Todo esto parece muy novedoso, pero en realidad tiene un largo recorrido. Hace apenas un cuarto de siglo, el filósofo José Antonio Marina citaba a Crónicas de la ultramodernidad la definición de ser humano que Karen Wright expuso en una revista tan prestigiosa como Scientific American. Decía así: "El ser humano es un dispositivo analógico de procesamiento y almacenamiento de información, cuyo ancho de banda es de unos 50 bits por segundo. Los seres humanos destacan en el reconocimiento de formas y regularidades, pero son lentes en los cálculos secuenciales". A pesar del tono evidente de boutade, el fragmento contenía un elemento decisivo para entender la semilla llamada sociedad de la información, expresión hoy casi en desuso. Mostraba una especie de paradoja antropológica imposible de superar. En efecto, tanto si multiplicamos la velocidad de los ordenadores actuales por mil, o por mil millones, como si no lo hacemos, una persona leerá un texto a la misma velocidad, más o menos, que sus antepasados. El rútero nos hace llegar información al ordenador, sí, pero no al cerebro. Este supuesto pequeño detalle no ha sido subrayado con suficiente insistencia. Con o sin artificios pensantes, un ser humano tarda lo mismo en memorizar un poema, entender un algoritmo matemático o asimilar un concepto filosófico ahora que hace mil años. La tecnología ha cambiado; nuestro sistema nervioso, no.

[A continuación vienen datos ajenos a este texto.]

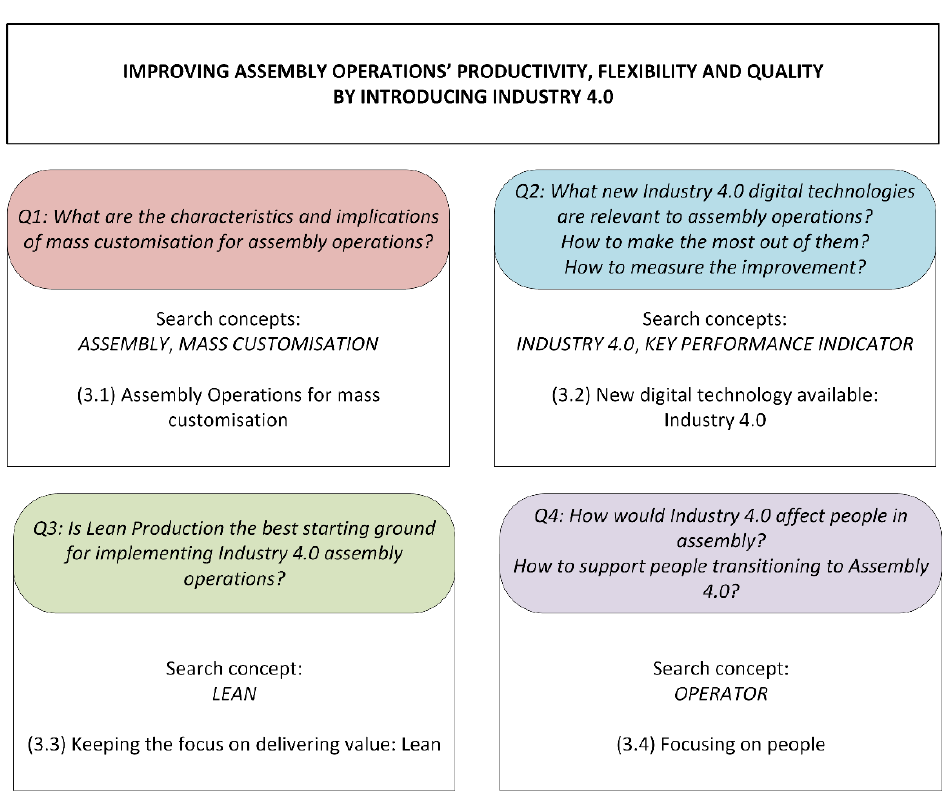
Figure 4. Research questions, search key concepts and their relationship to the literature review analysis topics.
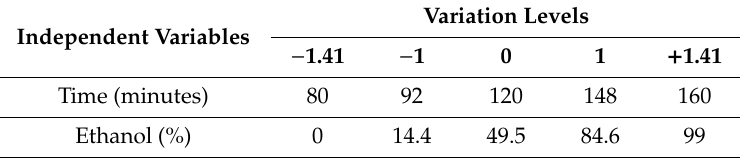
Table 1. Variation ranges for preparing rosemary-of-field extracts using an experimental design. Variation Independent Variables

Hace 25 años, o incluso más, ciertas expectativas relacionadas con la sociedad de la información ya evaluaban al ser humano casi como un anacronismo, como una entidad biológica descabezada: un ancho de banda de 50 bits es, efectivamente, ridículo. La imagen que lo resume es la de una persona que ha ganado una entrada para todos los cines, teatros y auditorios del mundo... pero el mismo día y hora. Este premio puede parecer colosal, pero en realidad es un espejismo. Mejor dicho: es el origen actual de muchísimos espejismos. Sin embargo, las personas no somos sólo un "dispositivo analógico de procesamiento y almacenamiento de información". También somos depositarias de valores, por ejemplo.

Internet no es el resultado de ningún proyecto político o social. Por el contrario, su origen es una contingencia tecnológica relacionada con las necesidades militares de la Guerra Fría (un sistema de telecomunicaciones descentralizado). Aprovechar las enormes potencialidades de la red es decisivo, pero edificar todo un nuevo modelo social a partir de una contingencia tecnológica creada hace décadas no parece muy sensato, sobre todo si nos acabamos viendo a nosotros mismos como un obstáculo evolutivo que no encaja bien con las máquinas que ha creado. Lo mismo podríamos decir de la IAG ya mercantilizada (ChatGPT y otros) que surge de la confluencia de diversas iniciativas empresariales que habitan un territorio todavía sin límites (y sin leyes). Hacia el final de ésta Ética de la inteligencia artificial el profesor Luciano Floridi desglosa veinte puntos para tratar de poner algo de orden. Algunos son demasiado vagos o difíciles de materializar. Otros, en cambio, apelan a la necesidad más o menos urgente de un marco legislativo que, a la fuerza, resultará endiabladamente complicado. En el punto 11, por ejemplo, sugiere la creación de un fondo europeo para la adaptación a la IAG similar al que hace años se hizo en relación con la globalización. Por desgracia, es más que probable que esto se acabe transformando en una de esas burocracias inoperantes y caras típicas de la Unión Europea, pero algo deberemos hacer, supongo.